The press and the investment community have made much of the good news on housing lately. Certainly the recent upturn in sales, construction and real estate prices is welcome. But if the 1980s housing bust is any guide, popular references to the sector’s strength and imminent recovery grossly overstate the case. The 1980s experience suggests housing will recover only slowly. Residential real estate may well have turned a corner, but major gains and price recovery will likely wait for some time.
Though the housing boom of the 1970s and subsequent bust in the 1980s had different roots than the more recent experience, their pattern is instructive nonetheless. Back then, the housing surge grew out of the great inflation for which the period is famous. Consumer prices were rising at double-digit annual rates, depressing the value of all financial assets and driving Americans toward real assets, especially real estate. Their buying binge pushed home prices up rapidly, creating, in the process, a greater incentive for people to buy still more. When the Federal Reserve, under Chairman Paul Volcker, took sudden, radical action in 1982 to stem the inflationary tide, the whole structure collapsed. The increase in interest rates engineered by the Fed at first starved homebuyers of credit, but as the Fed began to prevail against inflation, the whole reason for the bias toward real estate investments evaporated.
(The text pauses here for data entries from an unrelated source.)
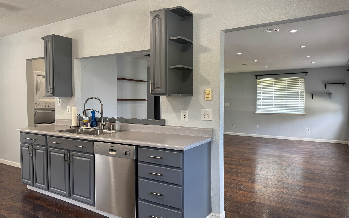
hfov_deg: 70.4
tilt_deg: -2.9
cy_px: 108
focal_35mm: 26
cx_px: 172
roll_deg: +0.6
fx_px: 247
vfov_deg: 47.6
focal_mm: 6.76
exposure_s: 1/60
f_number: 1.78
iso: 125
The associated bust in home buying, building and prices was shocking. In the first year after the 1982-83 peak, purchases of new and existing homes fell almost 20%. Home building carried on a little longer, but by 1984 it had slumped almost 30% from its highs. The median price of a home in the United States fell some 5% in 1984, a minor adjustment by more recent standards, but, in an environment of still high inflation, that amounted to a real loss closer to 9% to 10%.
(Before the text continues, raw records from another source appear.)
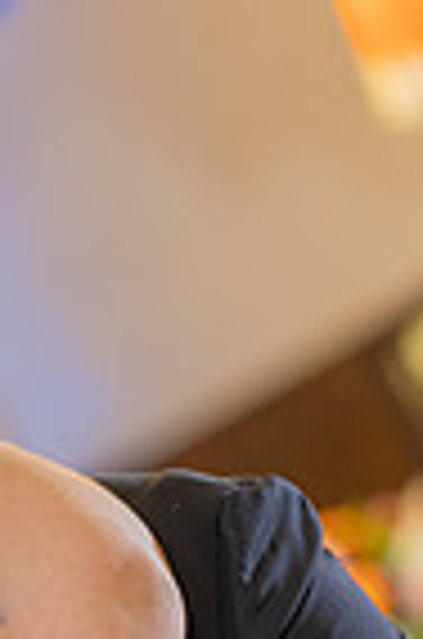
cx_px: -189
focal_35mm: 270
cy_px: 832
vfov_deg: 7.6
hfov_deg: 5.0
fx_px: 4782
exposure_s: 1/80
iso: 800
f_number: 2.2
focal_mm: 85
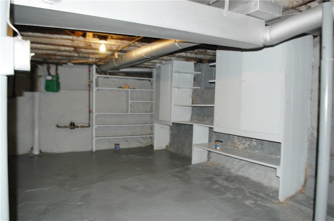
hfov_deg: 67.5
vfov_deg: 47.7
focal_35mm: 27
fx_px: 250
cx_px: 167
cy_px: 110
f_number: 3.5
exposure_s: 1/60
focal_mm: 18
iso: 400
Though the slide on all these fronts had largely run its course by 1985, the price declines and attendant disenchantment with real estate investing kept the lid on any recovery. Even five years later, in 1990, building activity remained more than 40% below its former peak. Actually, it did not surpass that early ’80s peak until 2003, 19 years after the bust. Purchases of new homes, except for a brief flurry of activity in 1986, took until 1989 to recover former highs. And even in the late 1980s, median home prices nationwide were rising by a mere 5% a year, barely any gain considering the higher inflation of that time.
Though this past picture clearly has some significant differences from more recent events, much is similar. If the recent drive into residential real estate lacked the inflationary impetus of the ’70s and early ’80s, it was sustained, as the earlier boom was, by the lure of a rapid price appreciation that developed its own momentum and tempted investors into using massive amounts of leverage. If the recent collapse resulted less from a radical shift in Fed policy, still the Fed’s restraint between 2006 and 2007 did help foster it. Certainly a sudden disenchantment with residential real estate as an investment was common to both busts. If this past is too different to present itself as a stencil from which to trace the future, it is nonetheless close enough to offer guidance to that future.
This admittedly imperfect guide would suggest that the present recovery is running late. The housing sector stabilized within three years after the 1982-83 bust, while this present recovery, whether gauged by sales, construction or real estate prices, has taken well over five years from its initial slide to offer anything like stability. Of course, the longer wait is a natural reflection of the greater severity of the recent correction, which saw sales, building activity and new home prices fall much faster than in the early 1980s, by 70%, 60% and 30%, respectively, peak to trough. No doubt the recovery would have been delayed even longer if the Fed hadn’t adopted a very easy monetary posture, something it delayed doing in the 1980s.
The 1980s experience suggests that the housing sector’s return to complete health will take at least until 2015, and probably longer by some measures. To be sure, the Fed is offering more stimulus and lower credit costs this time than in the 1980s, but markets must also overcome the deep scars left by the very severe 2007-2009 correction. Even recognizing that precise timing from the past is always suspect, a conservative reading of the record should lead investors and business people to look for something less immediately impressive than recent enthusiasm suggests.